Within these parameters, 2025 was devoted to Trump’s chaotic attempts to negotiate a US disengagement and to neutralize the efforts of US and European neoconservatives to sabotage it. Far from seeking a settlement, European leaders are raising the specter of a major general war. While, under the weight of “sanctions,” European economies are in freefall, prices are skyrocketing, European taxpayers are bearing the burden of billions paid to Kiev, social divisions are deepening, tensions are undermining political institutions, and the far right is making electoral gains, they are pursuing a headlong rush into militarization and war. It would be convenient to be able to justify Europe’s poor state by invoking wartime conditions. Only the fear of the euro’s collapse is preventing them from seizing Russian sovereign assets. As if the break with Russia were not enough, these same leaders are now picking a fight with China. They claim to forecast a general war in 2029 or 2030, but their short-term strategy seems to be to wait for the midterm elections in November 2026 to reinstate their globalist allies in the US Congress and hamstring Trump supporters. Of course, they will have to prop up Kiev and keep it in the conflict for the next 10 months. But ultimately, weapons will have the final say.

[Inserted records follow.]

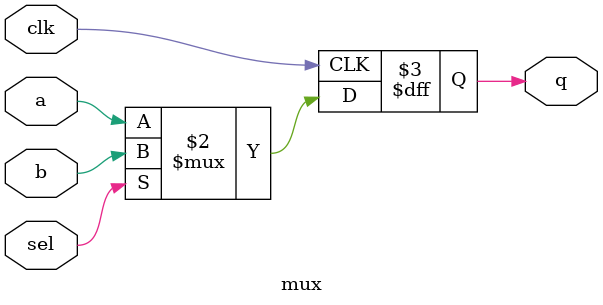
<source format=v>
module top_module (
	input [2:0] SW,      // R
	input [1:0] KEY,     // L and clk
	output [2:0] LEDR);  // Q
    
    wire [2:0] in0 = {{LEDR[1] ^ LEDR[2]}, LEDR[0], LEDR[2]};
    
    mux mux [2:0] (KEY[0], in0, SW, KEY[1], LEDR);

endmodule

module mux (
    input clk,
    input a,b,
    input sel,
    output q
);
    
    always @(posedge clk) begin
        q <= sel? b : a;
    end
    
endmodule

</source>
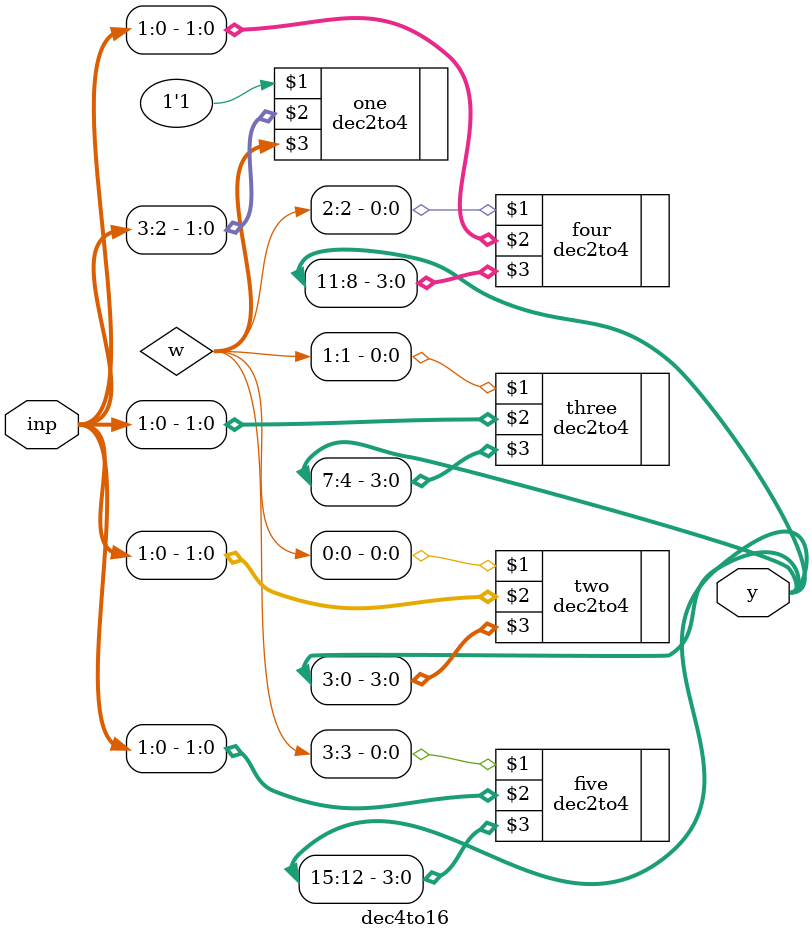
<source format=v>
`include "dec2to4.v"
module dec4to16(inp,y);
input [3:0]inp;
output  [15:0]y;
wire [3:0]w;
integer i;
dec2to4 one(1'b1,inp[3:2],w[3:0]);
dec2to4 two(w[0],inp[1:0],y[3:0]);
dec2to4 three(w[1],inp[1:0],y[7:4]);
dec2to4 four(w[2],inp[1:0],y[11:8]);
dec2to4 five(w[3],inp[1:0],y[15:12]);
endmodule
</source>
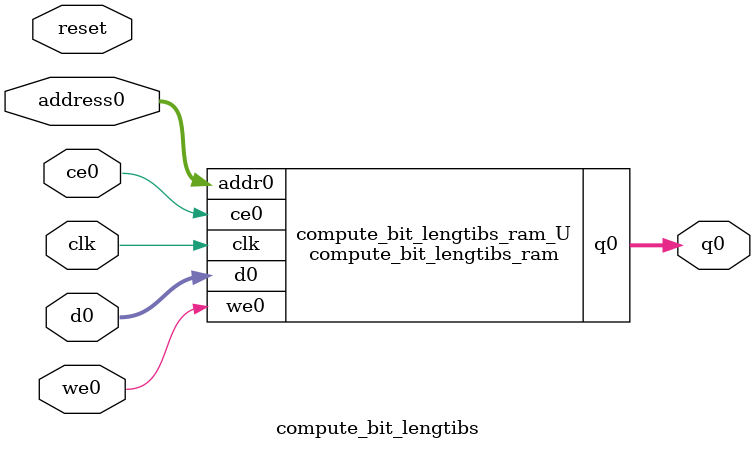
<source format=v>
`timescale 1 ns / 1 ps
module compute_bit_lengtibs_ram (addr0, ce0, d0, we0, q0,  clk);

parameter DWIDTH = 6;
parameter AWIDTH = 8;
parameter MEM_SIZE = 255;

input[AWIDTH-1:0] addr0;
input ce0;
input[DWIDTH-1:0] d0;
input we0;
output reg[DWIDTH-1:0] q0;
input clk;

(* ram_style = "block" *)reg [DWIDTH-1:0] ram[0:MEM_SIZE-1];




always @(posedge clk)  
begin 
    if (ce0) begin
        if (we0) 
            ram[addr0] <= d0; 
        q0 <= ram[addr0];
    end
end


endmodule

`timescale 1 ns / 1 ps
module compute_bit_lengtibs(
    reset,
    clk,
    address0,
    ce0,
    we0,
    d0,
    q0);

parameter DataWidth = 32'd6;
parameter AddressRange = 32'd255;
parameter AddressWidth = 32'd8;
input reset;
input clk;
input[AddressWidth - 1:0] address0;
input ce0;
input we0;
input[DataWidth - 1:0] d0;
output[DataWidth - 1:0] q0;



compute_bit_lengtibs_ram compute_bit_lengtibs_ram_U(
    .clk( clk ),
    .addr0( address0 ),
    .ce0( ce0 ),
    .we0( we0 ),
    .d0( d0 ),
    .q0( q0 ));

endmodule


</source>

Such stubbornness is striking. One would have thought they would have joined the American negotiations to turn the page on the mistakes they have made since 2022, or even before, and perhaps to re-establish the trade relations with Russia that they so desperately need. However, their reluctance to be held accountable for the mess they leave behind, their fear of losing power, and their self-deception through their own anti-Russian propaganda keep them trapped in denial and clinging to a parallel world awaiting a hypothetical Ukrainian victory. They are so subservient to the globalist neoliberal-neoconservative American imperialism of the Clintons, Obama, and Biden, so thoroughly subjugated by it, that they are incapable of converting to the Trumpian nationalist variety. Formatted in the unipolar era and not having been reset, they continue to function like a robot or a device on autopilot. One can only watch in stunned disbelief the drama of a slow-motion crash of Europe.